++++ The data

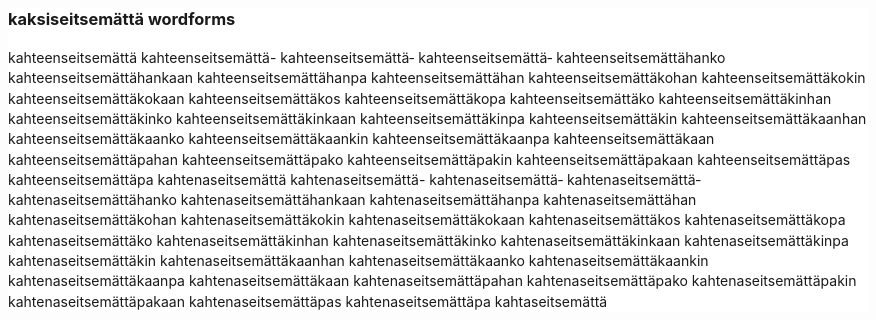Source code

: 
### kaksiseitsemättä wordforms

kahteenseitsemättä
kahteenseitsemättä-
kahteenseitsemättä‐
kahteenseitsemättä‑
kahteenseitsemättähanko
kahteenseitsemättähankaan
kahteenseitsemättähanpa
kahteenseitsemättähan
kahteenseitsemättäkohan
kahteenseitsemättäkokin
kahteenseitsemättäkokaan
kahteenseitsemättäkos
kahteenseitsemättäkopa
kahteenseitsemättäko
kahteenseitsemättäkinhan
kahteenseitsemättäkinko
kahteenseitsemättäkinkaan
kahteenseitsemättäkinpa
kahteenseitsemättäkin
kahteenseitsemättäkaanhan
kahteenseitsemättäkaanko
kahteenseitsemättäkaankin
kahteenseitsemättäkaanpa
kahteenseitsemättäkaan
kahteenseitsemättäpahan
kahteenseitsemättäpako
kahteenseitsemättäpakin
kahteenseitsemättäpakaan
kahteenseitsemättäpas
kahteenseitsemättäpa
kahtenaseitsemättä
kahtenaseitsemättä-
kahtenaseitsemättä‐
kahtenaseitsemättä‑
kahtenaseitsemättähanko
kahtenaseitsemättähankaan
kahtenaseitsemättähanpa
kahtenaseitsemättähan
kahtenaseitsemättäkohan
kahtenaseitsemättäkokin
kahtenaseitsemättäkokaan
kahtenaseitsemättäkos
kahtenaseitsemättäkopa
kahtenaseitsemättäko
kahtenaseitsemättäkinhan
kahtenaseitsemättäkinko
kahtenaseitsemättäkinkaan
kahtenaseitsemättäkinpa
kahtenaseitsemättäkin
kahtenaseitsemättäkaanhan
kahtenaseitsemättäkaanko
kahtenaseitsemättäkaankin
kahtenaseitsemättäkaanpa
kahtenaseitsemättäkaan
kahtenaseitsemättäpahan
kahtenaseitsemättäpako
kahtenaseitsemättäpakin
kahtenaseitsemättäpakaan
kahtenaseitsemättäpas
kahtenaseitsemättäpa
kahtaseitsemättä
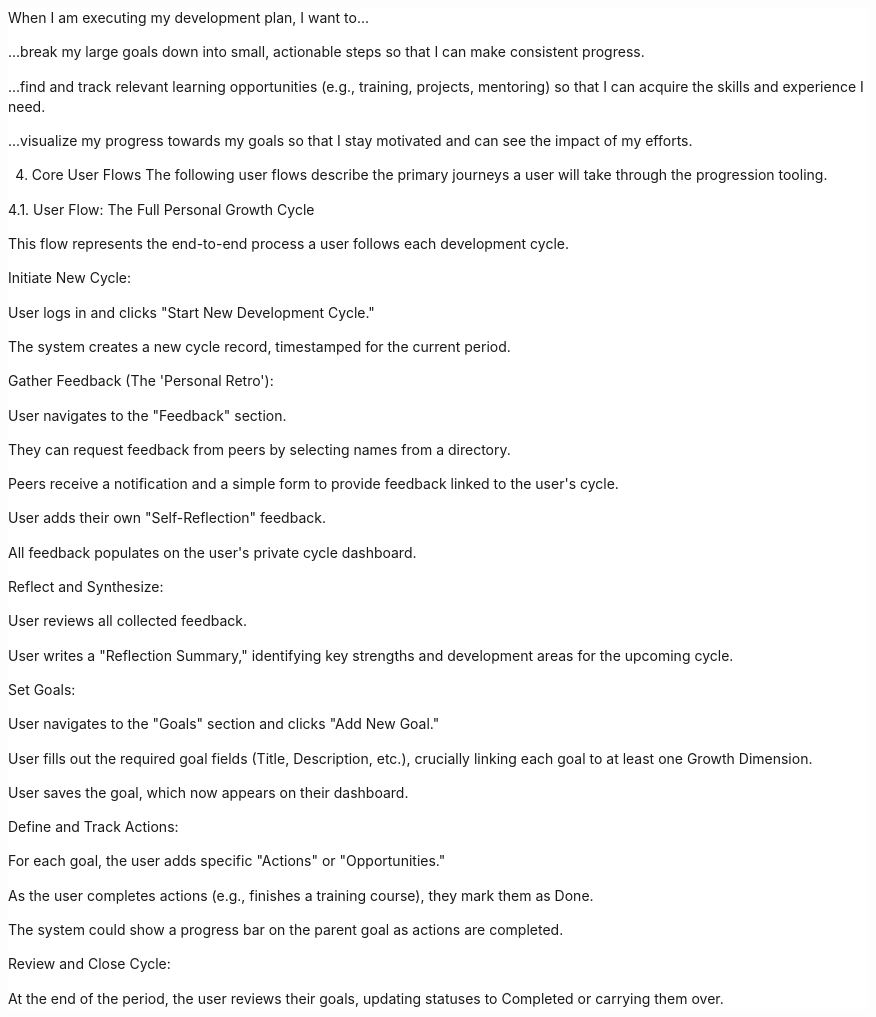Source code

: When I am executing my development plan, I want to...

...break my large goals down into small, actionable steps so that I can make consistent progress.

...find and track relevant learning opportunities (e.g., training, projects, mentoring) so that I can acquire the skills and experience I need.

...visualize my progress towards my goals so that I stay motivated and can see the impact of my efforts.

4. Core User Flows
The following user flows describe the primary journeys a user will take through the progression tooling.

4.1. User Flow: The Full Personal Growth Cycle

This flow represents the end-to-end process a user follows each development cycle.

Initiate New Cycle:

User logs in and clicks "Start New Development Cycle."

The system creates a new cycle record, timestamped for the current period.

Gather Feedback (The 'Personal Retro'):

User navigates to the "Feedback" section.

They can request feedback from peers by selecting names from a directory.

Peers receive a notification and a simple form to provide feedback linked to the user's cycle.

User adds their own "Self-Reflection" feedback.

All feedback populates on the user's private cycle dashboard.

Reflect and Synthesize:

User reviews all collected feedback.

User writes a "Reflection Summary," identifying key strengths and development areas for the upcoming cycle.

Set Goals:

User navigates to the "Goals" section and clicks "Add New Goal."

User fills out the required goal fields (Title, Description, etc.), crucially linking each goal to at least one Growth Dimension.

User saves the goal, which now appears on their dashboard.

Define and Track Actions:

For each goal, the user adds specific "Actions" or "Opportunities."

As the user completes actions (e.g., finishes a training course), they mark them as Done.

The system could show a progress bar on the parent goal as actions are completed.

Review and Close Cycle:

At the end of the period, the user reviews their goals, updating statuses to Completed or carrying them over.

++++++++

Exercise goal: How many of the lines above contain "adds"? Give the number by itself.

Answer to the problem: 2